▶ _Information supplied_:
++++++++
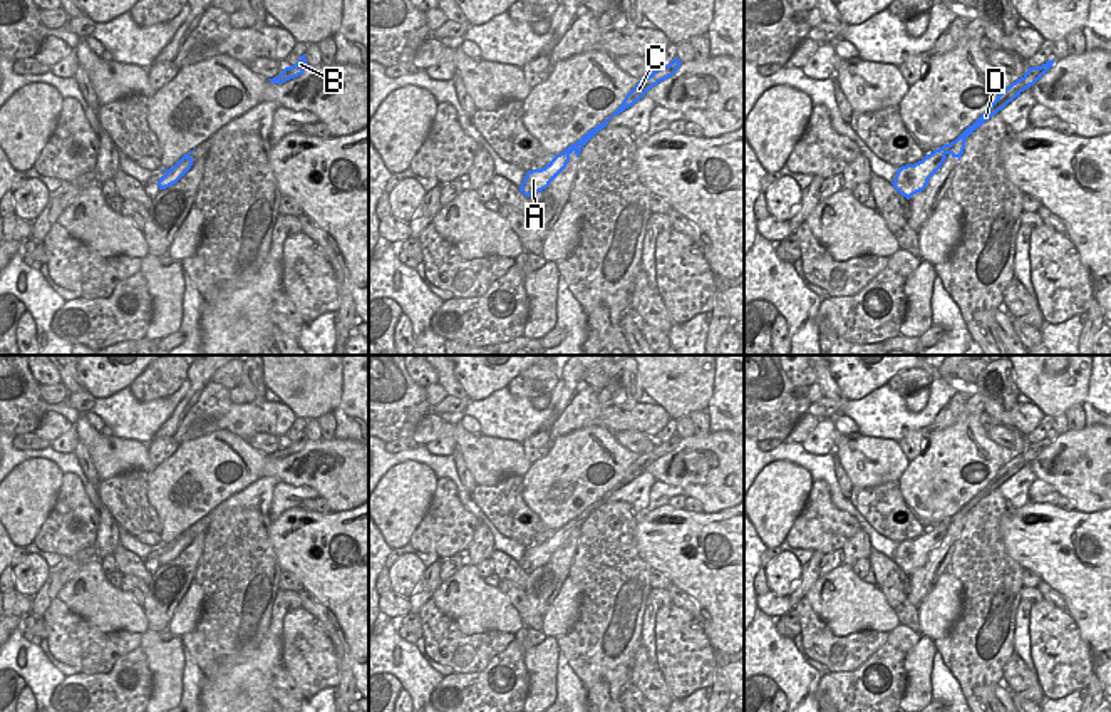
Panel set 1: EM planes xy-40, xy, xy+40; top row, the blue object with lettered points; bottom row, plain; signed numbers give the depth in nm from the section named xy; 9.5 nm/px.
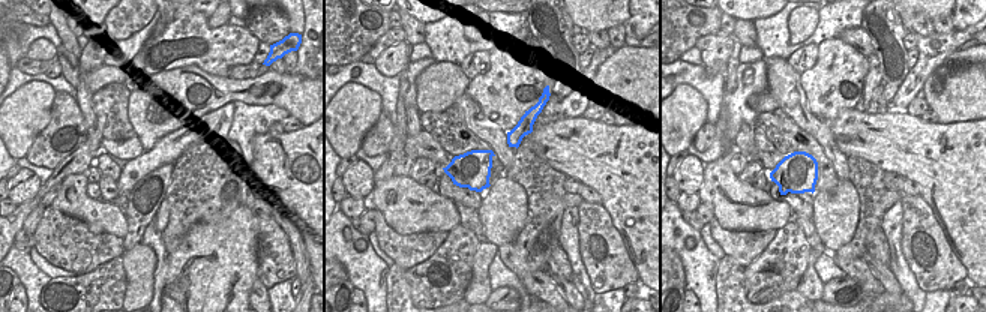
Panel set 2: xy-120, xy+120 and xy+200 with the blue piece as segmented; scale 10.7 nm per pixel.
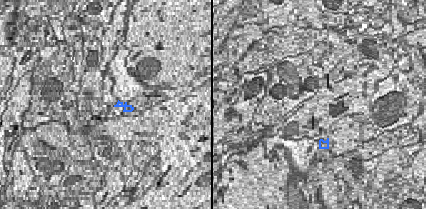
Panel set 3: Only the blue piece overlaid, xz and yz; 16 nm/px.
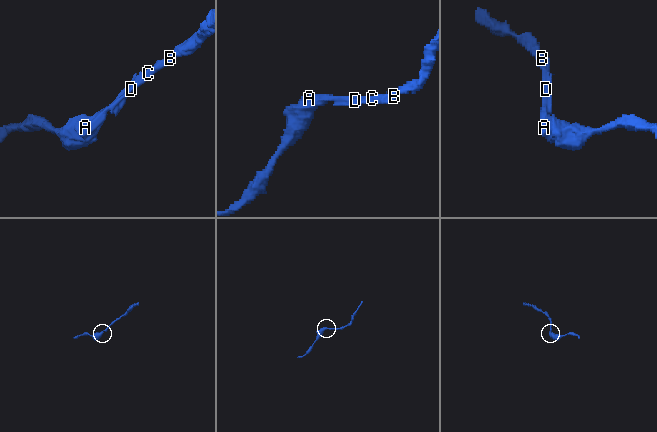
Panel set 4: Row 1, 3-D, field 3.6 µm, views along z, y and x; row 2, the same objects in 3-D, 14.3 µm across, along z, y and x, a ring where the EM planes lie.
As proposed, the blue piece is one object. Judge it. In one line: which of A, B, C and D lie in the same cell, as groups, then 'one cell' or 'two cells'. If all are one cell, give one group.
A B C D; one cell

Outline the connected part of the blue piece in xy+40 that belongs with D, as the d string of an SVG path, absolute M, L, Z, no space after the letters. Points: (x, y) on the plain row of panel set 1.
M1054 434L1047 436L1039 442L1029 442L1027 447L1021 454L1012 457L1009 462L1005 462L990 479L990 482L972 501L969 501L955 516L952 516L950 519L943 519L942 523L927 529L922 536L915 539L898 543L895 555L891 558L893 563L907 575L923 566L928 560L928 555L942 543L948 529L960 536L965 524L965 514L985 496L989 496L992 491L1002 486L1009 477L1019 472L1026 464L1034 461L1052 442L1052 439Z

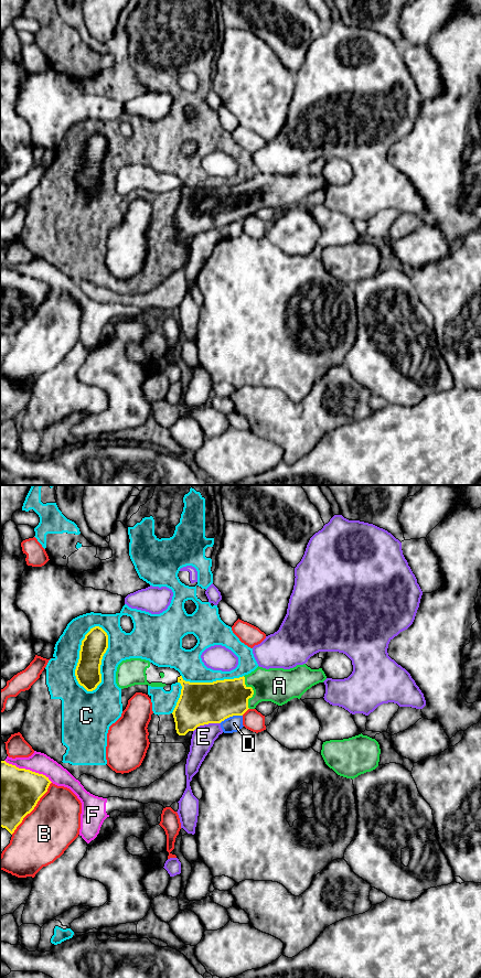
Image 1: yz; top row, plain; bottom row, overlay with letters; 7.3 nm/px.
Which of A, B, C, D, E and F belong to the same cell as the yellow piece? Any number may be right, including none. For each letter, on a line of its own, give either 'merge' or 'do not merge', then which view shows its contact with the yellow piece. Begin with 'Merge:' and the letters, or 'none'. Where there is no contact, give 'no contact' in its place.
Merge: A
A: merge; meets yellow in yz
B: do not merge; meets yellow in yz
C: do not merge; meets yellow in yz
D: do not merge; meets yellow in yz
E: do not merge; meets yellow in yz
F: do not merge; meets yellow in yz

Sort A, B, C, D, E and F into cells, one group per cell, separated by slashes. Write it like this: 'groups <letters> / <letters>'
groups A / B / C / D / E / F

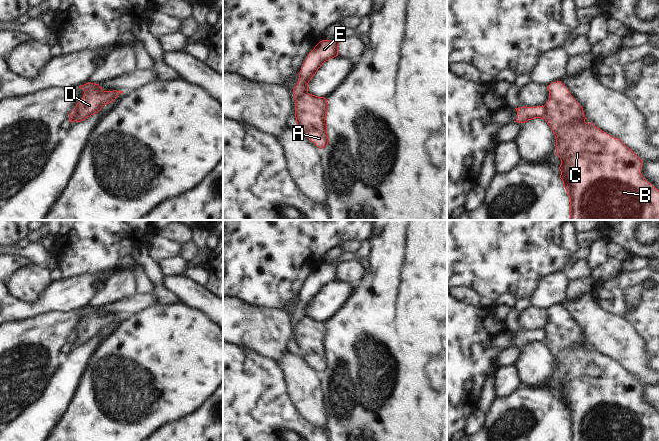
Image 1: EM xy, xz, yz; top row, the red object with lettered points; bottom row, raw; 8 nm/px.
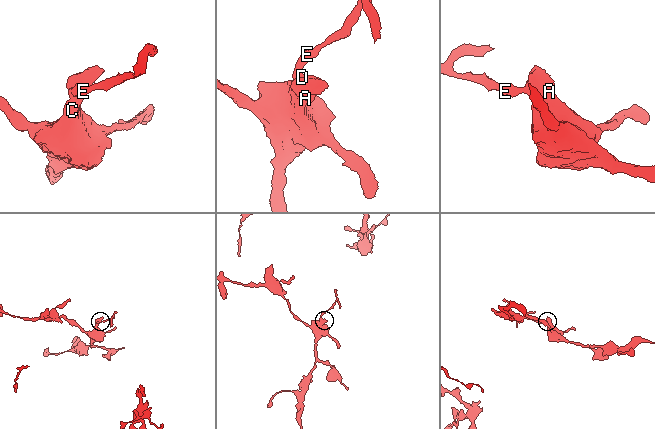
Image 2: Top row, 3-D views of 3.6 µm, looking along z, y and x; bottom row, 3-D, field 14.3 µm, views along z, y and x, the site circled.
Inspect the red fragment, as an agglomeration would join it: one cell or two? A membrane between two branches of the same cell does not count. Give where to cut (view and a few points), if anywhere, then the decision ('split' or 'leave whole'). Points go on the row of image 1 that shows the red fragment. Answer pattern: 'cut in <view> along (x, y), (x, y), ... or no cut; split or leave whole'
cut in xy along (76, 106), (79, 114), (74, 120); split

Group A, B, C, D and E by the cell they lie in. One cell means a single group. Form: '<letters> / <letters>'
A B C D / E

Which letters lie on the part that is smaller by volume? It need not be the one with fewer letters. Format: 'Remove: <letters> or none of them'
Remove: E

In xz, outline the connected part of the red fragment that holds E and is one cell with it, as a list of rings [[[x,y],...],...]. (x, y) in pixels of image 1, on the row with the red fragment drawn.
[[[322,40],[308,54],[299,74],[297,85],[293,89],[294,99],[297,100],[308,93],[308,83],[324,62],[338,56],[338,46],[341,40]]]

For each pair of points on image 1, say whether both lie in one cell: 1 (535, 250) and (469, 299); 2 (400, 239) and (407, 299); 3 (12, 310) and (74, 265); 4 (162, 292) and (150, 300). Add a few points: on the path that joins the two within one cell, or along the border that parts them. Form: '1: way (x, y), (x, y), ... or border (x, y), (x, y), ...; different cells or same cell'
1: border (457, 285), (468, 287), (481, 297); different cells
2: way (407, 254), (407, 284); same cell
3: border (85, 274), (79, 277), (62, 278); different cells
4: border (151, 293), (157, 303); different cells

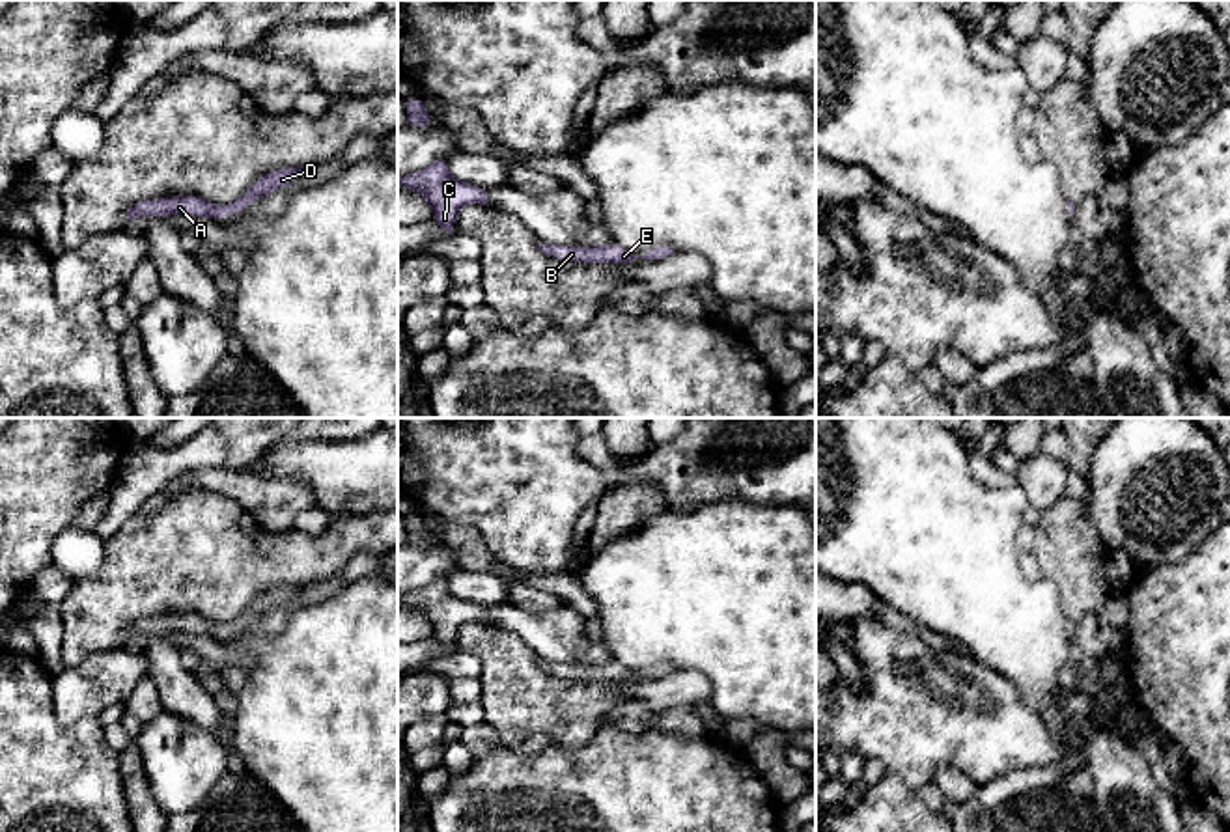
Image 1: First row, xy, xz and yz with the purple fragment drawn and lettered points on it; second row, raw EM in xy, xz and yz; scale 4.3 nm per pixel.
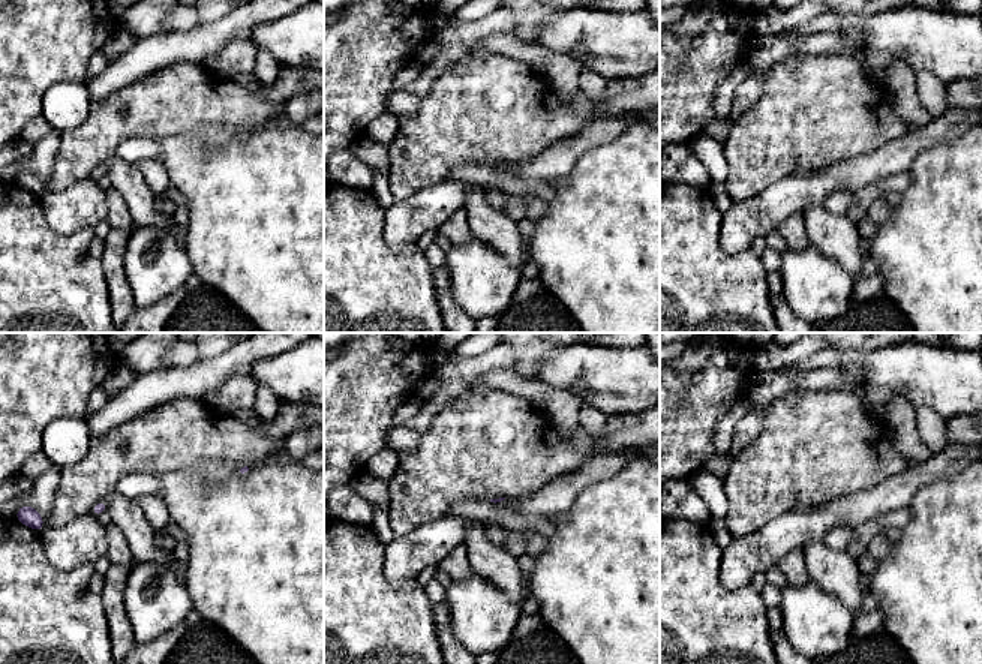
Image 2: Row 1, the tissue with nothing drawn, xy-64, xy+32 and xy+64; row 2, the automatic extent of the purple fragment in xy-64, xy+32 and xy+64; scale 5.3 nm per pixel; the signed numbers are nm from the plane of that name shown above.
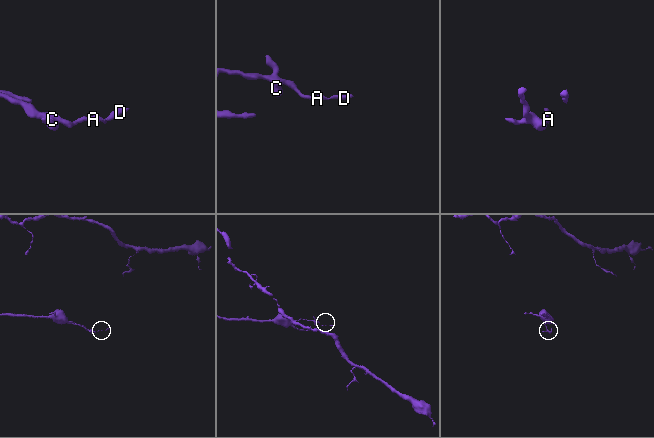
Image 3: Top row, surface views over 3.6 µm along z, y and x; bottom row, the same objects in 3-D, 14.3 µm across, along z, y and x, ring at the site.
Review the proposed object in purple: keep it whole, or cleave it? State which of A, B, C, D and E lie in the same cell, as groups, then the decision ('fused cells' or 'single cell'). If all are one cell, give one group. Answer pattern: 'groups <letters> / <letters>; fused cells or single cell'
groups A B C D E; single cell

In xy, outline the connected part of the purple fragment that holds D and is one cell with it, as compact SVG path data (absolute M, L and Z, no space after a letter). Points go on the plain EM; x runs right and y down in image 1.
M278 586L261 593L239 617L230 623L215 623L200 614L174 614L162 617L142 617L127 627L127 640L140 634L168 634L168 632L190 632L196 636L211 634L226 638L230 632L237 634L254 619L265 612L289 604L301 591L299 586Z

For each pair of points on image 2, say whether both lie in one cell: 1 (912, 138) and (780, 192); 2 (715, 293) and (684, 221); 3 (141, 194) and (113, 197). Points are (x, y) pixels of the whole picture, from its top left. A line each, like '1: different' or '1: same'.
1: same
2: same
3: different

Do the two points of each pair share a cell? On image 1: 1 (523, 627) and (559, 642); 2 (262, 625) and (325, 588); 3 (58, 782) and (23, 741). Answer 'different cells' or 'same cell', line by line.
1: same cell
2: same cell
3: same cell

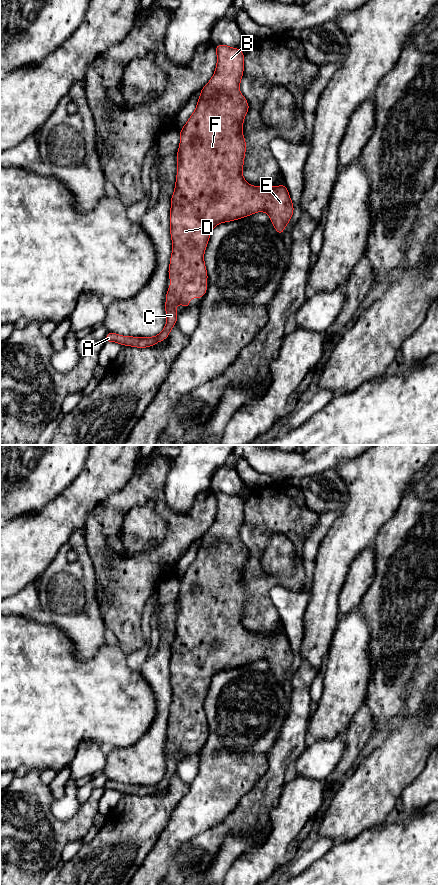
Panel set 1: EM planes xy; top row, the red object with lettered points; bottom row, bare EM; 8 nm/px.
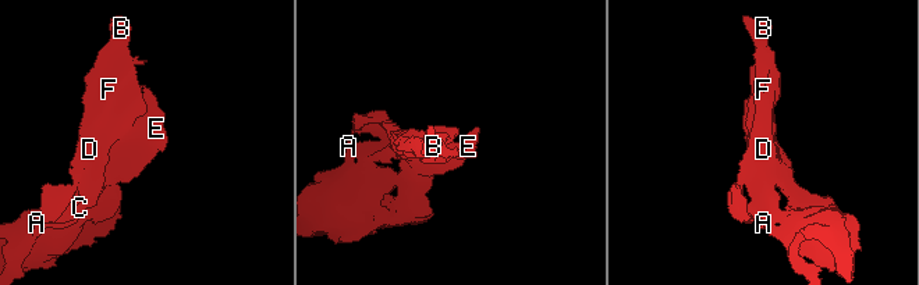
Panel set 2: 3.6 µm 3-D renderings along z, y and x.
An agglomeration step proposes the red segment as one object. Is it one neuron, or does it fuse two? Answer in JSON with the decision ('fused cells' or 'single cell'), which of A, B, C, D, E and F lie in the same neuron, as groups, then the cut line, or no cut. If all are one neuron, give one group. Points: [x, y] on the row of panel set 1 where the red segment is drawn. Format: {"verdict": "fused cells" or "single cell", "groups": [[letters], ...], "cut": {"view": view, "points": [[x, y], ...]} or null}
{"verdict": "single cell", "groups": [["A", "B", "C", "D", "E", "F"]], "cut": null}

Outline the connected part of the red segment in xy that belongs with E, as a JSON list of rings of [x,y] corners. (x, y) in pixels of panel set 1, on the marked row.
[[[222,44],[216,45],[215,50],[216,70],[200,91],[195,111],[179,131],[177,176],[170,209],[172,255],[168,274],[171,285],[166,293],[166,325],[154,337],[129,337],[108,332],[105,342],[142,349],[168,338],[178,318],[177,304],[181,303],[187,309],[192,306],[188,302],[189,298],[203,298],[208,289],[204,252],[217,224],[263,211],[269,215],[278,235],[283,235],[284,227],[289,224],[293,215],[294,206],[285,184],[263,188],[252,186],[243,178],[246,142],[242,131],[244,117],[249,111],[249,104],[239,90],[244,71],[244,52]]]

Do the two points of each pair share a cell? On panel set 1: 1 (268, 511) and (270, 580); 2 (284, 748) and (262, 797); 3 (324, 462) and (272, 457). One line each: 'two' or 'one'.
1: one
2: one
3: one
++++++++
For this exercise, return the data above exactly and leave every picture out.

▶ _Response box_:
Panel set 1: EM planes xy-40, xy, xy+40; top row, the blue object with lettered points; bottom row, plain; signed numbers give the depth in nm from the section named xy; 9.5 nm/px.
Panel set 2: xy-120, xy+120 and xy+200 with the blue piece as segmented; scale 10.7 nm per pixel.
Panel set 3: Only the blue piece overlaid, xz and yz; 16 nm/px.
Panel set 4: Row 1, 3-D, field 3.6 µm, views along z, y and x; row 2, the same objects in 3-D, 14.3 µm across, along z, y and x, a ring where the EM planes lie.
As proposed, the blue piece is one object. Judge it. In one line: which of A, B, C and D lie in the same cell, as groups, then 'one cell' or 'two cells'. If all are one cell, give one group.
A B C D; one cell

Outline the connected part of the blue piece in xy+40 that belongs with D, as the d string of an SVG path, absolute M, L, Z, no space after the letters. Points: (x, y) on the plain row of panel set 1.
M1054 434L1047 436L1039 442L1029 442L1027 447L1021 454L1012 457L1009 462L1005 462L990 479L990 482L972 501L969 501L955 516L952 516L950 519L943 519L942 523L927 529L922 536L915 539L898 543L895 555L891 558L893 563L907 575L923 566L928 560L928 555L942 543L948 529L960 536L965 524L965 514L985 496L989 496L992 491L1002 486L1009 477L1019 472L1026 464L1034 461L1052 442L1052 439Z

Image 1: yz; top row, plain; bottom row, overlay with letters; 7.3 nm/px.
Which of A, B, C, D, E and F belong to the same cell as the yellow piece? Any number may be right, including none. For each letter, on a line of its own, give either 'merge' or 'do not merge', then which view shows its contact with the yellow piece. Begin with 'Merge:' and the letters, or 'none'. Where there is no contact, give 'no contact' in its place.
Merge: A
A: merge; meets yellow in yz
B: do not merge; meets yellow in yz
C: do not merge; meets yellow in yz
D: do not merge; meets yellow in yz
E: do not merge; meets yellow in yz
F: do not merge; meets yellow in yz

Sort A, B, C, D, E and F into cells, one group per cell, separated by slashes. Write it like this: 'groups <letters> / <letters>'
groups A / B / C / D / E / F

Image 1: EM xy, xz, yz; top row, the red object with lettered points; bottom row, raw; 8 nm/px.
Image 2: Top row, 3-D views of 3.6 µm, looking along z, y and x; bottom row, 3-D, field 14.3 µm, views along z, y and x, the site circled.
Inspect the red fragment, as an agglomeration would join it: one cell or two? A membrane between two branches of the same cell does not count. Give where to cut (view and a few points), if anywhere, then the decision ('split' or 'leave whole'). Points go on the row of image 1 that shows the red fragment. Answer pattern: 'cut in <view> along (x, y), (x, y), ... or no cut; split or leave whole'
cut in xy along (76, 106), (79, 114), (74, 120); split

Group A, B, C, D and E by the cell they lie in. One cell means a single group. Form: '<letters> / <letters>'
A B C D / E

Which letters lie on the part that is smaller by volume? It need not be the one with fewer letters. Format: 'Remove: <letters> or none of them'
Remove: E

In xz, outline the connected part of the red fragment that holds E and is one cell with it, as a list of rings [[[x,y],...],...]. (x, y) in pixels of image 1, on the row with the red fragment drawn.
[[[322,40],[308,54],[299,74],[297,85],[293,89],[294,99],[297,100],[308,93],[308,83],[324,62],[338,56],[338,46],[341,40]]]

For each pair of points on image 1, say whether both lie in one cell: 1 (535, 250) and (469, 299); 2 (400, 239) and (407, 299); 3 (12, 310) and (74, 265); 4 (162, 292) and (150, 300). Add a few points: on the path that joins the two within one cell, or along the border that parts them. Form: '1: way (x, y), (x, y), ... or border (x, y), (x, y), ...; different cells or same cell'
1: border (457, 285), (468, 287), (481, 297); different cells
2: way (407, 254), (407, 284); same cell
3: border (85, 274), (79, 277), (62, 278); different cells
4: border (151, 293), (157, 303); different cells

Image 1: First row, xy, xz and yz with the purple fragment drawn and lettered points on it; second row, raw EM in xy, xz and yz; scale 4.3 nm per pixel.
Image 2: Row 1, the tissue with nothing drawn, xy-64, xy+32 and xy+64; row 2, the automatic extent of the purple fragment in xy-64, xy+32 and xy+64; scale 5.3 nm per pixel; the signed numbers are nm from the plane of that name shown above.
Image 3: Top row, surface views over 3.6 µm along z, y and x; bottom row, the same objects in 3-D, 14.3 µm across, along z, y and x, ring at the site.
Review the proposed object in purple: keep it whole, or cleave it? State which of A, B, C, D and E lie in the same cell, as groups, then the decision ('fused cells' or 'single cell'). If all are one cell, give one group. Answer pattern: 'groups <letters> / <letters>; fused cells or single cell'
groups A B C D E; single cell

In xy, outline the connected part of the purple fragment that holds D and is one cell with it, as compact SVG path data (absolute M, L and Z, no space after a letter). Points go on the plain EM; x runs right and y down in image 1.
M278 586L261 593L239 617L230 623L215 623L200 614L174 614L162 617L142 617L127 627L127 640L140 634L168 634L168 632L190 632L196 636L211 634L226 638L230 632L237 634L254 619L265 612L289 604L301 591L299 586Z

For each pair of points on image 2, say whether both lie in one cell: 1 (912, 138) and (780, 192); 2 (715, 293) and (684, 221); 3 (141, 194) and (113, 197). Points are (x, y) pixels of the whole picture, from its top left. A line each, like '1: different' or '1: same'.
1: same
2: same
3: different

Do the two points of each pair share a cell? On image 1: 1 (523, 627) and (559, 642); 2 (262, 625) and (325, 588); 3 (58, 782) and (23, 741). Answer 'different cells' or 'same cell', line by line.
1: same cell
2: same cell
3: same cell

Panel set 1: EM planes xy; top row, the red object with lettered points; bottom row, bare EM; 8 nm/px.
Panel set 2: 3.6 µm 3-D renderings along z, y and x.
An agglomeration step proposes the red segment as one object. Is it one neuron, or does it fuse two? Answer in JSON with the decision ('fused cells' or 'single cell'), which of A, B, C, D, E and F lie in the same neuron, as groups, then the cut line, or no cut. If all are one neuron, give one group. Points: [x, y] on the row of panel set 1 where the red segment is drawn. Format: {"verdict": "fused cells" or "single cell", "groups": [[letters], ...], "cut": {"view": view, "points": [[x, y], ...]} or null}
{"verdict": "single cell", "groups": [["A", "B", "C", "D", "E", "F"]], "cut": null}

Outline the connected part of the red segment in xy that belongs with E, as a JSON list of rings of [x,y] corners. (x, y) in pixels of panel set 1, on the marked row.
[[[222,44],[216,45],[215,50],[216,70],[200,91],[195,111],[179,131],[177,176],[170,209],[172,255],[168,274],[171,285],[166,293],[166,325],[154,337],[129,337],[108,332],[105,342],[142,349],[168,338],[178,318],[177,304],[181,303],[187,309],[192,306],[188,302],[189,298],[203,298],[208,289],[204,252],[217,224],[263,211],[269,215],[278,235],[283,235],[284,227],[289,224],[293,215],[294,206],[285,184],[263,188],[252,186],[243,178],[246,142],[242,131],[244,117],[249,111],[249,104],[239,90],[244,71],[244,52]]]

Do the two points of each pair share a cell? On panel set 1: 1 (268, 511) and (270, 580); 2 (284, 748) and (262, 797); 3 (324, 462) and (272, 457). One line each: 'two' or 'one'.
1: one
2: one
3: one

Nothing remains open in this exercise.